*** Opening Exercise passage ***

Aspect (1): In an aspect (1), the present invention provides a method for minimizing information loss in set neural networks. The method comprises determining an information loss term for a set neural network that internally uses virtual tokens, such that the information loss term minimizes a divergence between two distributions, and training the set neural network with training data from a data source that is expressed as sets using the information loss term.
Aspect (2): In an aspect (2), the present invention provides the method according to aspect (1), wherein minimization of the divergence is performed using a metric that measures the divergence between a distribution of the virtual tokens and a distribution of input tokens.
Aspect (3): In an aspect (3), the present invention provides the method according to the aspects (1) or (2), wherein the metric is a Kullback-Leibler divergence, Wasserstein, or Jensen-Shannon divergence.
Aspect (4): In an aspect (4), the present invention provides the method according to the aspects (1), (2), or (3), wherein the aspect further includes testing the trained set neural network.

*** Closing Exercise passage ***
*** Opening Supplied material ***

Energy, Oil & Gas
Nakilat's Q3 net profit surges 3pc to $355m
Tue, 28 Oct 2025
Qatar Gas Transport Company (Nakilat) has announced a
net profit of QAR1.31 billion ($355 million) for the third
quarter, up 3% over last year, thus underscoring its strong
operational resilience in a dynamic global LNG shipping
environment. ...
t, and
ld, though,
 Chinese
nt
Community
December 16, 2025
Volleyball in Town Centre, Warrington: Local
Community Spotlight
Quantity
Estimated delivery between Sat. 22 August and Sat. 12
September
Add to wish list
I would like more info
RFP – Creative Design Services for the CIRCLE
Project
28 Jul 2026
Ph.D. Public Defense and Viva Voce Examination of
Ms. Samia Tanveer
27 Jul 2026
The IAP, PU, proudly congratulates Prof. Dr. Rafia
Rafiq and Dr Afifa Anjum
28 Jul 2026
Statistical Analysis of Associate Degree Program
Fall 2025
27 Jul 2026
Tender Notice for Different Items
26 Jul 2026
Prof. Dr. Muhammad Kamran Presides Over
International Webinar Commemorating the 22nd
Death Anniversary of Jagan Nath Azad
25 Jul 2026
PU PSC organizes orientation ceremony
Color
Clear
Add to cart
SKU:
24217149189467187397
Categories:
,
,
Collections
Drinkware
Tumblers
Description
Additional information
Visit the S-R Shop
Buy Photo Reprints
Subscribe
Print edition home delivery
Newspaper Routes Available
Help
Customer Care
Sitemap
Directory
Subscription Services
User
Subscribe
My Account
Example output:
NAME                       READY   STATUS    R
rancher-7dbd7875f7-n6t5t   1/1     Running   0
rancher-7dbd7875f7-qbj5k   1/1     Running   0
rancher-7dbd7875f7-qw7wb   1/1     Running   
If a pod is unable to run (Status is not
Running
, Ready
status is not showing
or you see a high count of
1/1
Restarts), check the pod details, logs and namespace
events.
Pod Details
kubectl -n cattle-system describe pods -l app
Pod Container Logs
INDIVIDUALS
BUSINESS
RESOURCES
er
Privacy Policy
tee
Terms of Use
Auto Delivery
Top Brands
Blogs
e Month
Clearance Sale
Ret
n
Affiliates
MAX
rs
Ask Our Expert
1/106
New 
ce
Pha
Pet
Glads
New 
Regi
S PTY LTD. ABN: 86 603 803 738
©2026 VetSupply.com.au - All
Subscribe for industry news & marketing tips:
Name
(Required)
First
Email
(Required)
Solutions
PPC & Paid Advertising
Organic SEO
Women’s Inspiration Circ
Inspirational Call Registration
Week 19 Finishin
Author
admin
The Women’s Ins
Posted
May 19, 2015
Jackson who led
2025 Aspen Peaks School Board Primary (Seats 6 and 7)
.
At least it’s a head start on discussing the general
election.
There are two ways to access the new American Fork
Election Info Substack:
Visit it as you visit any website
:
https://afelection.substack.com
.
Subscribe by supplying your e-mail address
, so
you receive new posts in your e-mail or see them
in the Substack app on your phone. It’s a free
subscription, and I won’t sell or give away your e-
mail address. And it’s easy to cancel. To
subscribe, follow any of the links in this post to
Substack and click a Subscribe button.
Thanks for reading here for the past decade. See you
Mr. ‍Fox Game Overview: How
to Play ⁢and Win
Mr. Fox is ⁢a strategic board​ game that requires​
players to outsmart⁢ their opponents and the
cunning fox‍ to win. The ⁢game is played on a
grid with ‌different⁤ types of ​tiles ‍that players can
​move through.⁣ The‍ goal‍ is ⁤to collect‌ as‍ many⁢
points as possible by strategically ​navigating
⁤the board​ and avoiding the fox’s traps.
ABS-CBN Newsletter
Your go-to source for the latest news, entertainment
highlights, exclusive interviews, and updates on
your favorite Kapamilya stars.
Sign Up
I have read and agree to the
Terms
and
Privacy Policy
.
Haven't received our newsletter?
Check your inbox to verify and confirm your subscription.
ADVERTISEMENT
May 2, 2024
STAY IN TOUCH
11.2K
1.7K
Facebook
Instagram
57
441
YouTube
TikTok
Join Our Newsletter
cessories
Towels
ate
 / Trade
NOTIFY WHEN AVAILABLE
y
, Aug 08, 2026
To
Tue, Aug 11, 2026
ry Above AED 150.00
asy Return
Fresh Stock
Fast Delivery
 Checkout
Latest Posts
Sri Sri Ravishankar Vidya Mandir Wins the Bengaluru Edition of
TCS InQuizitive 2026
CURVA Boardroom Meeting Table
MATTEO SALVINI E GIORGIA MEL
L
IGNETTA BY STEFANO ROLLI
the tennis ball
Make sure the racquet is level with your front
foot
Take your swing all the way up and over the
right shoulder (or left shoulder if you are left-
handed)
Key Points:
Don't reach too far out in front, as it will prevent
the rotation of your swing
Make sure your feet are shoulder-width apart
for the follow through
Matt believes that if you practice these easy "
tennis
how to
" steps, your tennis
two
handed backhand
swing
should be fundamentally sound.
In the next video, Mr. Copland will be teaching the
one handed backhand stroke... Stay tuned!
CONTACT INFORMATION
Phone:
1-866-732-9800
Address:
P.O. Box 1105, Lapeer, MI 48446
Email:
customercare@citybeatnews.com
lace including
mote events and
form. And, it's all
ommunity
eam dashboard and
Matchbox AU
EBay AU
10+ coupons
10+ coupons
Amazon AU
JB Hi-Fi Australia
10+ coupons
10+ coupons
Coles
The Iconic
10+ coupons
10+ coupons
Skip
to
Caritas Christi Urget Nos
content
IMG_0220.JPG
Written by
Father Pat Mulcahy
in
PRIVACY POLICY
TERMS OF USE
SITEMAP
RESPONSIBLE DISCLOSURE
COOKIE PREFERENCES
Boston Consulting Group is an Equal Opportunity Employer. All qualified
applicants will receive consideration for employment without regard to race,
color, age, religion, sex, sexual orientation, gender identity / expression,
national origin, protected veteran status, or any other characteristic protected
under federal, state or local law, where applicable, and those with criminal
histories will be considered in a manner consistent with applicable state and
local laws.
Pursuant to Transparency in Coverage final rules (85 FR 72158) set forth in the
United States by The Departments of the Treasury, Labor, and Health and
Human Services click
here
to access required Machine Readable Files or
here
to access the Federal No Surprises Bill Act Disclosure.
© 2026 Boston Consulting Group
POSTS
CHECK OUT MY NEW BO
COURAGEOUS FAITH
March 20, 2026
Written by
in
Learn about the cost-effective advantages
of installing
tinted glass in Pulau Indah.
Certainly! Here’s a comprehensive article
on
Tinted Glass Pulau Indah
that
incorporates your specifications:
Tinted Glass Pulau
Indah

*** Closing Supplied material ***

§ **Work to be completed**:
Copy the text on set neural networks from "Aspect (3): In" up to and including "set neural network.", swapping "Wasserstein" for "Earth Mover's distance". You can complete the work without the material.

§ **Solution to this exercise**:
Aspect (3): In an aspect (3), the present invention provides the method according to the aspects (1) or (2), wherein the metric is a Kullback-Leibler divergence, Earth Mover's distance, or Jensen-Shannon divergence.
Aspect (4): In an aspect (4), the present invention provides the method according to the aspects (1), (2), or (3), wherein the aspect further includes testing the trained set neural network.